Sherin thinks that I have a gambling problem. It started with the SuperBowl bet of $500 that turned into $1100. Then at the IEA talent show there was a raffle. I bought 200EC in tickets and got 100EC back. Then for Sandblast I gave Sherin another 200EC to buy as many raffle tickets as possible (which involved filling out my name and phone number 200 times, poor girl). I ended up with over 700EC in merchandise and gift certificates. My gambling problem is convincing Sherin that my winnings are not her winnings. My logic is bulletproof: “If I had lost a whole lot of money, would you have shared the loss?” Too bad Sherin is logicproof.
I’ve always wondered why police officers ask people in a sobriety test to say the alphabet, backwards. No one can do it, right? I think the trick is that only a person with impaired judgement would try to pull it off, so even if you go from Z to A flawlessly you’re going to jail. While I never plan on putting myself in that situation, I cannot deny that it is an attractive stupid human trick, which is why I was thrilled when Sherin asked me if I could do it the other day. She had no idea how seriously I was going to take it. She would say “Z”, then I would say “Y” and so on with a reset if either one of us missed our cue. Within two minutes Sherin didn’t want to play anymore as I started screaming, “F comes after L? Come on, you know this!” This is why I can’t play with others. The interesting thing is that you should be able to say the alphabet backwards faster than forwards. It has everything to do with the phonetic groupings. Everyone knows that LMNO rolls off the tongue like “elemeno”. But try this beaut on for size: VUTSRQPONMLKJIHGFEDCBA
AB CD EFG HI JK LMNOP QR ST UV W X Y Z
ZYX W VUTSRQPONMLKJIHGFEDCBA
See what I mean? You really have to slow down at the end if you’re going from A to Z. Don’t worry, when I get home we’ll race each other. If I knew how to record it and attach it to this email, well, you’d be listening to it.

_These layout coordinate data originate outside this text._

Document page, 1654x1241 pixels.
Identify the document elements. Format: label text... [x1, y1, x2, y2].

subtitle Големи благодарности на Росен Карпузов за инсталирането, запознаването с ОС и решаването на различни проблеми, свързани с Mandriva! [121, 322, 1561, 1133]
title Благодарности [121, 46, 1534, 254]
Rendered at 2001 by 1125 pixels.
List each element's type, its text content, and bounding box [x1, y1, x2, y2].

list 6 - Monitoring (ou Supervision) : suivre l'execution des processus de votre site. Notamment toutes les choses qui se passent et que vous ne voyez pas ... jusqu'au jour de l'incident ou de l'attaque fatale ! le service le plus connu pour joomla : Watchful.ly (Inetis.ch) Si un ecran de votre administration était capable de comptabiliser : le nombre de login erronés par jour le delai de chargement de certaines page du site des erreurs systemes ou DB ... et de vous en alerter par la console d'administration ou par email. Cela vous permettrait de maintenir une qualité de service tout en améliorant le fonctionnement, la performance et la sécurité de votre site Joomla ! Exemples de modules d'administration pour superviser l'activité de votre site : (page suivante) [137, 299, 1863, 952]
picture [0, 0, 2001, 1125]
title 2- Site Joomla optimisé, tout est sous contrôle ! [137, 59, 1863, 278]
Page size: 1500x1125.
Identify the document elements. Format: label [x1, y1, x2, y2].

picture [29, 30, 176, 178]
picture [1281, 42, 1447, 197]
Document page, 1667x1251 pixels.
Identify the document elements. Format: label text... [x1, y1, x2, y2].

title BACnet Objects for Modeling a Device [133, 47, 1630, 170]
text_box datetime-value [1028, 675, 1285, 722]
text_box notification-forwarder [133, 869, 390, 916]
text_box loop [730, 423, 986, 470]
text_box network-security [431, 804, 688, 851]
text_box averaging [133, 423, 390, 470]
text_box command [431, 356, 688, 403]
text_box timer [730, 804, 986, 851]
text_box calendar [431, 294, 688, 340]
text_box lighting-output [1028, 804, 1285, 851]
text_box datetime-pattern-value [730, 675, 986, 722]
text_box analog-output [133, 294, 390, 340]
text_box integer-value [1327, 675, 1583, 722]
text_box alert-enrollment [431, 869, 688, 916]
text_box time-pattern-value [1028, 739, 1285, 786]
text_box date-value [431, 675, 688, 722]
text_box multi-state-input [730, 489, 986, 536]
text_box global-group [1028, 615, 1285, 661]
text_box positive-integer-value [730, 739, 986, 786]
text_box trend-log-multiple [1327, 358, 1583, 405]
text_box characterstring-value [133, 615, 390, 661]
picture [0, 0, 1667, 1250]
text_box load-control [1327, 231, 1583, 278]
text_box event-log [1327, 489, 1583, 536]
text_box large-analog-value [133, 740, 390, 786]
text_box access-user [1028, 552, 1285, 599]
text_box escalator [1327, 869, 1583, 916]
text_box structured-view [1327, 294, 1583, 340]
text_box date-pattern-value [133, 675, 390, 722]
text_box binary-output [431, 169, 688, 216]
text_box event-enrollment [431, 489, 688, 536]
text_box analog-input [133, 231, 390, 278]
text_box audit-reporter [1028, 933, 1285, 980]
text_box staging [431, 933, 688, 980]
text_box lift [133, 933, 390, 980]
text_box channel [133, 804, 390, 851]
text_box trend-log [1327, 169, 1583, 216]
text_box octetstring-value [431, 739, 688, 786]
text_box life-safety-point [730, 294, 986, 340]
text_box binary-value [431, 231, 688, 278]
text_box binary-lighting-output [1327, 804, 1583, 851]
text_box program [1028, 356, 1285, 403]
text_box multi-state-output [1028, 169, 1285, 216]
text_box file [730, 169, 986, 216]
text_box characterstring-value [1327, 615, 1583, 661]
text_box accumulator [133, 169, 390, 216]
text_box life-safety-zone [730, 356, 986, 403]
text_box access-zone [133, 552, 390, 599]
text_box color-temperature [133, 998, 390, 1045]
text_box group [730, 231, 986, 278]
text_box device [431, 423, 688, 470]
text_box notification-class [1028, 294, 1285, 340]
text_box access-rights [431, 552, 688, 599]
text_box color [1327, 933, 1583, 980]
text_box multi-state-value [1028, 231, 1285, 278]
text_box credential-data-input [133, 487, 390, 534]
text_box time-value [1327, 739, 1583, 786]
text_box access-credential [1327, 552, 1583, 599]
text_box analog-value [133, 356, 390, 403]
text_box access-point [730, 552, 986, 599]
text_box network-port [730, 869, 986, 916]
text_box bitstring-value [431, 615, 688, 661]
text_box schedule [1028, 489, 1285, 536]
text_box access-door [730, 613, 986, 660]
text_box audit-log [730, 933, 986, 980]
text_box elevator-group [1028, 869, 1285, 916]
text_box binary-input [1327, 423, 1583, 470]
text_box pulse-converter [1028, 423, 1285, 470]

So Sherin’s Mom and sister are in town, which means Sherin finally gets a new computer, which is a miracle considering her history. When she first came to GND she dropped her computer on the floor, cracking the screen. She made the call back home to beg for a new one and somehow “I dropped it and broke” turned into “It doesn’t work right because it has a virus I think.” Her father was nonplussed. A year and a half later and that fixed computer is failing with a 30 minute battery life and a broken touch-pad. So the last computer her father will ever buy her is in her mother’s luggage waiting in New York to board the plane when Sherin puts the laptop on a chair with the mouse inside. The details aren’t important as they implicate me, but suffice it say that Sherin sat on her laptop and cracked the screen. As with most things, I recognized the humor of the situation and started laughing immediately. Sherin had a panic attack thinking about the loss of her Father’s love. It balanced out.
The meeting of the mother and the sister (Tasha) went well enough. Tasha teaches the first grade and has great stories about children being children. My favorite was the book report about “Elaphits Gerald”. Her mother and sister being here is also a great opportunity to whip out my Sherin-impression. Judging by her scowl, I say it’s dead on. But more than anything, the best reason to ever meet the parents is for the treasure trove of “You sound just like your Mom,” “God, you sound just like your Mom!” and my personal favorite, “Whatever you say, Mrs. T.”
Working on being non-confrontational, topher.